## Record extracts:
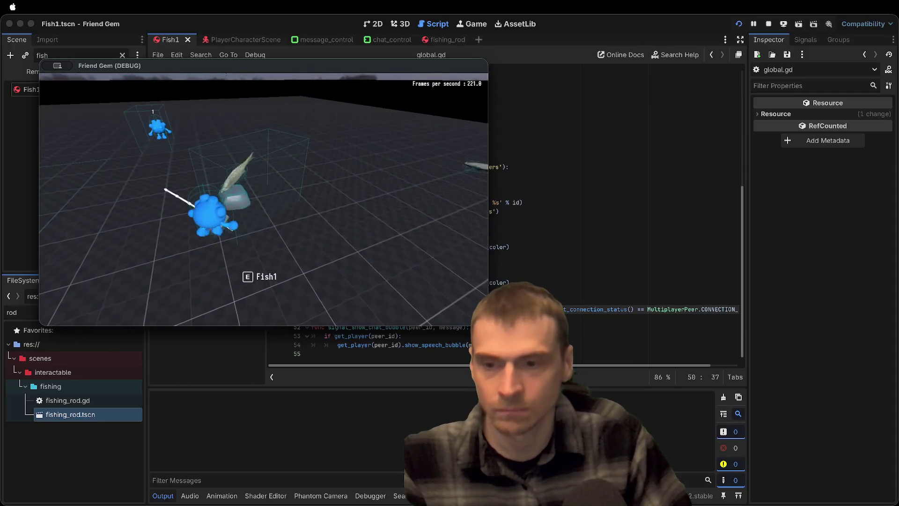
pyautogui.press('w')
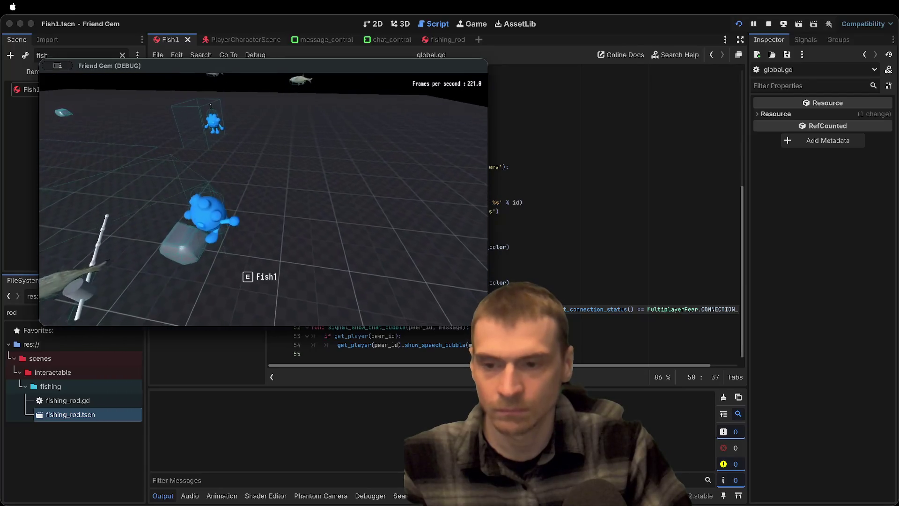
pyautogui.press('w')
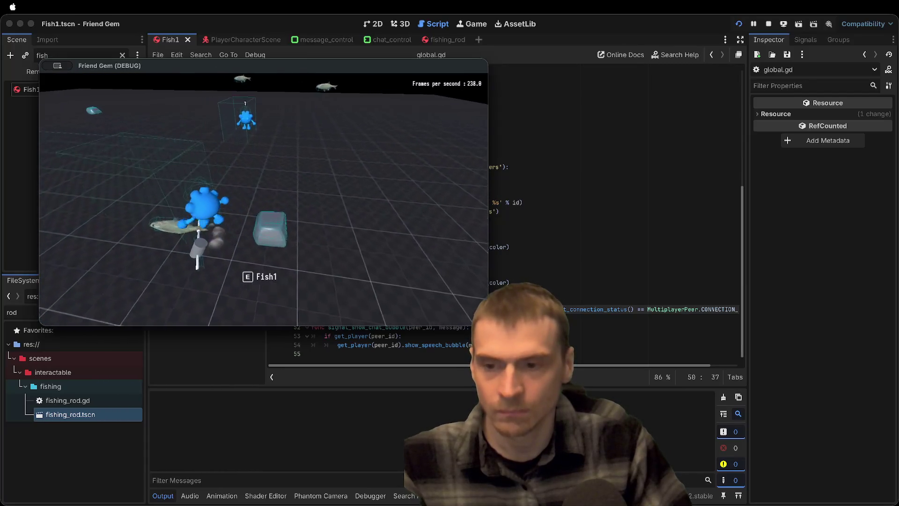
pyautogui.press('w')
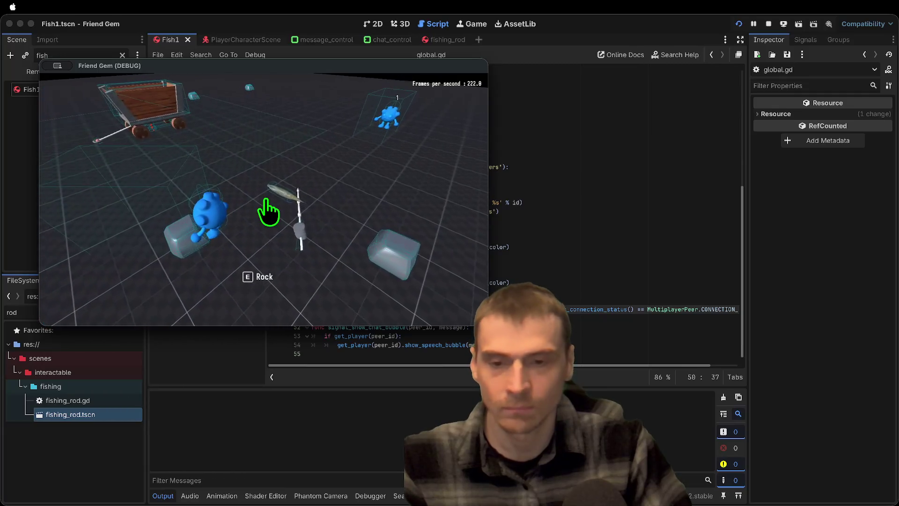
pyautogui.press('super+period')
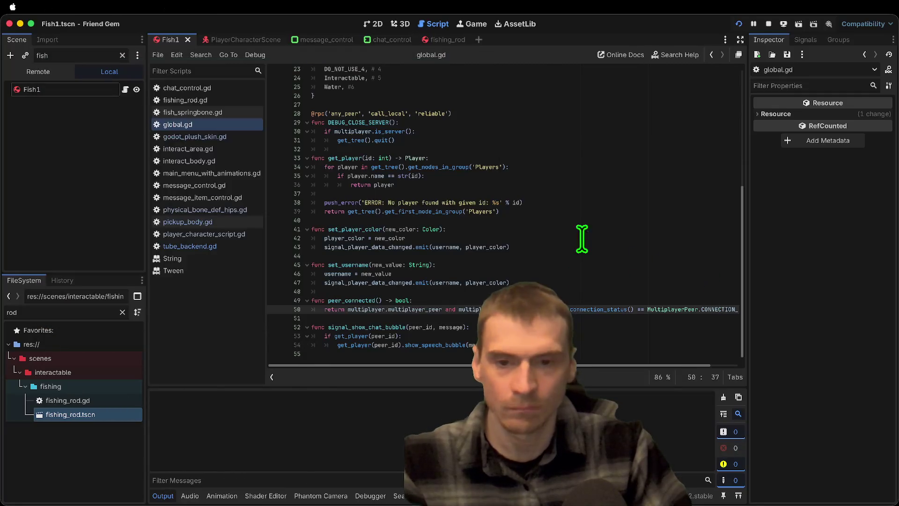
# Open pickup_body.gd and duplicate the Player collision lines 22–23
pyautogui.click(169, 149)
pyautogui.click(173, 162)
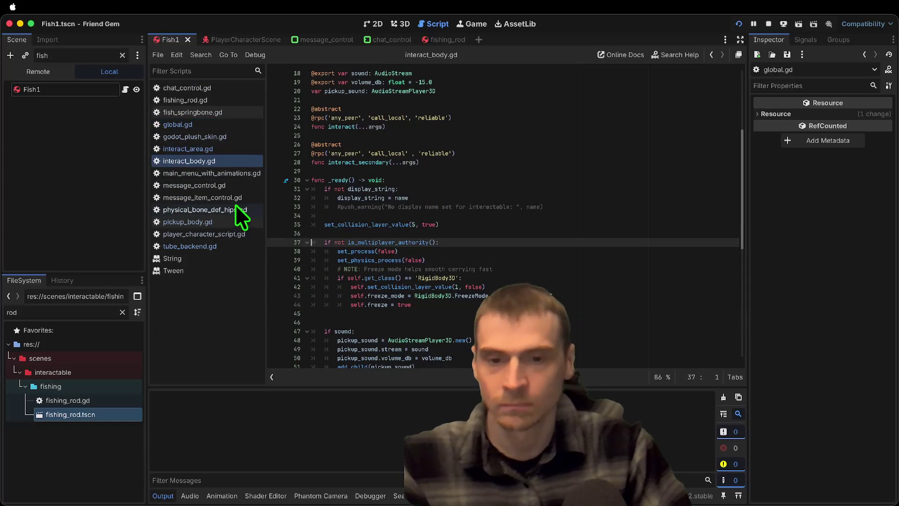
pyautogui.click(217, 225)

## How to complete this task:
What is needed is an exact repeat of the records, with every picture left out.

## Task solution:
pyautogui.press('w')
pyautogui.press('w')
pyautogui.press('w')
pyautogui.press('super+period')
# Open pickup_body.gd and duplicate the Player collision lines 22–23
pyautogui.click(169, 149)
pyautogui.click(173, 162)
pyautogui.click(217, 225)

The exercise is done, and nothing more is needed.